Similarly, in the mediate comparison of quantities, if we are told that A and C are both of them unequal to B, we can infer nothing as to the relation of C to A.Hence the premises-- No electors are sober; No electors are independent-- however suggestive, do not formally justify us in inferring any connection between sobriety and independence.

Formally to draw a conclusion, we must have affirmative grounds, such as in this case we may obtain by obverting both premises: All electors are not-sober; All electors are not-independent: .'.

Some who are not-independent are not-sober.
But this conclusion is not in the given terms.
(6) (a) If one premise be negative, the conclusion must be negative: and (b) to prove a negative conclusion, one premise must be negative.
(a) For we have seen that one premise must be affirmative, and that thus one term must be partly (at least) identified with the Middle.

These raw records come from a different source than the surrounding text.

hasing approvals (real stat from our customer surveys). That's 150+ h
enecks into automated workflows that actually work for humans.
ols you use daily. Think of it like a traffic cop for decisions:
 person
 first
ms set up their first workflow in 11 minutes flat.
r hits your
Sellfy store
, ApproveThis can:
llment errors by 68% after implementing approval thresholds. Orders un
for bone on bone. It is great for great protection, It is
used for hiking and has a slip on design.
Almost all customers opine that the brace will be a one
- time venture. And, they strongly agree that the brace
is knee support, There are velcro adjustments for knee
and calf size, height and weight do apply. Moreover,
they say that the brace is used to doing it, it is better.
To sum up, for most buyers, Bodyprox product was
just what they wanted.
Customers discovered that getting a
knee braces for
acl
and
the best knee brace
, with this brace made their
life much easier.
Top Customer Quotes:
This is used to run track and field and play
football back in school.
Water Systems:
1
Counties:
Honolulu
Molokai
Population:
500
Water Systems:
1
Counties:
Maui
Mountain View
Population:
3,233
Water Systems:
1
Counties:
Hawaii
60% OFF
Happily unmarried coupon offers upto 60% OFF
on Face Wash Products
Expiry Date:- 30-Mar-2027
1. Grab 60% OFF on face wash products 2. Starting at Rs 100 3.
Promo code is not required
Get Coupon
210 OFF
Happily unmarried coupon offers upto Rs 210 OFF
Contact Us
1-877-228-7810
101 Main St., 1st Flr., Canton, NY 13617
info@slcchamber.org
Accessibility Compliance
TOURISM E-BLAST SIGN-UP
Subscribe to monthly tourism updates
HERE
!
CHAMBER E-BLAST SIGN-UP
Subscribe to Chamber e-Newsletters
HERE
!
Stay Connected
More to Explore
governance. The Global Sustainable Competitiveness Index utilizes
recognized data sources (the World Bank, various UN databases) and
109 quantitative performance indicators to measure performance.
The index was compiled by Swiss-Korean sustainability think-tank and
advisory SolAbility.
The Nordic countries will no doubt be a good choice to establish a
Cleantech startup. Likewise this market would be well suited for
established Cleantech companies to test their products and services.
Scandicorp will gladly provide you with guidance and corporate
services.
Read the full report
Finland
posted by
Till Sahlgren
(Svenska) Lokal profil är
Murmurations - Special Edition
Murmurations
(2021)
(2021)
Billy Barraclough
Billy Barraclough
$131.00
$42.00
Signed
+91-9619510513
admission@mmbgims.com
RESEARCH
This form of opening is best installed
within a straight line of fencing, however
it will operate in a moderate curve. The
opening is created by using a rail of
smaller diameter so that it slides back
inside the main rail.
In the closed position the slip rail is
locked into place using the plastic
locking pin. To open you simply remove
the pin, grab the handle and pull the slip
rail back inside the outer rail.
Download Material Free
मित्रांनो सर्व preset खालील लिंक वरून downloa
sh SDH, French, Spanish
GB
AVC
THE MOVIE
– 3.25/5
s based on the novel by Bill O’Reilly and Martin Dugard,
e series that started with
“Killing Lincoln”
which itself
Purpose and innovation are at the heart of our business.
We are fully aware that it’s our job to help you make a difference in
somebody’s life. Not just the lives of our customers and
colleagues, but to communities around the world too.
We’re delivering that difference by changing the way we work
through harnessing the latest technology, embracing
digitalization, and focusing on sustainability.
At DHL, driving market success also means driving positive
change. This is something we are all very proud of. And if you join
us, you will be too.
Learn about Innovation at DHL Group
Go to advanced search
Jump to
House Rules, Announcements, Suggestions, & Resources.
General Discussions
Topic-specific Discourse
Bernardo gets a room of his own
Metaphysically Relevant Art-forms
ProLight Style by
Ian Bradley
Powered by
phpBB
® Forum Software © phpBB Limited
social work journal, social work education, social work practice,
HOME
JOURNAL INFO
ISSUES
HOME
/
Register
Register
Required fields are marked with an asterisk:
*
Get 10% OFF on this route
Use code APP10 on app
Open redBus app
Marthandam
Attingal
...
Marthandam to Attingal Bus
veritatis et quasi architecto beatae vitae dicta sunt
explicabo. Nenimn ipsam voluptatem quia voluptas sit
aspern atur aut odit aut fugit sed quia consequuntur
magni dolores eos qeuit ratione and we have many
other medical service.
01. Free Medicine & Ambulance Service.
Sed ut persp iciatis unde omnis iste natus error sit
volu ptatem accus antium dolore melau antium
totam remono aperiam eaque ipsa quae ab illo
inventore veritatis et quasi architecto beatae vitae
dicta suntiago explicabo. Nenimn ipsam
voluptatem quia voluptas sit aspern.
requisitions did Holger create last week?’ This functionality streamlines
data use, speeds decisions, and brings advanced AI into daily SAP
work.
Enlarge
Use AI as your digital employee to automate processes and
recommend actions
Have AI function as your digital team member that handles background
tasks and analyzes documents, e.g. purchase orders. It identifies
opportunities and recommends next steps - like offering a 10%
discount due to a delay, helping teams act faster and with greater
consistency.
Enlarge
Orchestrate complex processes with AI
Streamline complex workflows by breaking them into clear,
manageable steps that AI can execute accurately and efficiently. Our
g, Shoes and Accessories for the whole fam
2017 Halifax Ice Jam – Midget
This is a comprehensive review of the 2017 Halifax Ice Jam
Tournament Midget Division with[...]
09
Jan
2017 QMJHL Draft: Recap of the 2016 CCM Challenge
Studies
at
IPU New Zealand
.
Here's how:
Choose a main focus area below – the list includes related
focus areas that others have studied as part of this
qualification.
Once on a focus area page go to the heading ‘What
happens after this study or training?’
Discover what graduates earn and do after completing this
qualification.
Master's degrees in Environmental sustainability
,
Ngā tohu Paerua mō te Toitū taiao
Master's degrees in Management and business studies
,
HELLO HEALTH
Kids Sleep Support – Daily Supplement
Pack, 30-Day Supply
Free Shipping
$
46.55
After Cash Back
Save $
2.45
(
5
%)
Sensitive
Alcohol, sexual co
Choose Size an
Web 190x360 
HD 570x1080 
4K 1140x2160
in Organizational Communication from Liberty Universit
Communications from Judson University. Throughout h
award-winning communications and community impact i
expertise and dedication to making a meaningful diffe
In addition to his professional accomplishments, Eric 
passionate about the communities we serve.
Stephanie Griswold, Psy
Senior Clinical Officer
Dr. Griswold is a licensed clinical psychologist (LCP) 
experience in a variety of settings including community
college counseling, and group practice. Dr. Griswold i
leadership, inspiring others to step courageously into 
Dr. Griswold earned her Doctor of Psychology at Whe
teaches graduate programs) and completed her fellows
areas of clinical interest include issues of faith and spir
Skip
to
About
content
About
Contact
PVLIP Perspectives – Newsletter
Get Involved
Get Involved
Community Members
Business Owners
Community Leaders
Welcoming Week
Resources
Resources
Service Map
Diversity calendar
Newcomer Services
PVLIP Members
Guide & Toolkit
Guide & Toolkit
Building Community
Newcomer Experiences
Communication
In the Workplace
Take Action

If, then, the other premise, being negative, predicates the exclusion of the remaining term from the Middle, this remaining term must be excluded from the first term, so far as we know the first to be identical with the Middle: and this exclusion will be expressed by a negative conclusion.

The analogy of the mediate comparison of quantities may here again be noticed: if A is equal to B, and B is unequal to C, A is unequal to C.
(b) If both premises be affirmative, the relations to the Middle of both the other terms are more or less inclusive, and therefore furnish no ground for an exclusive inference.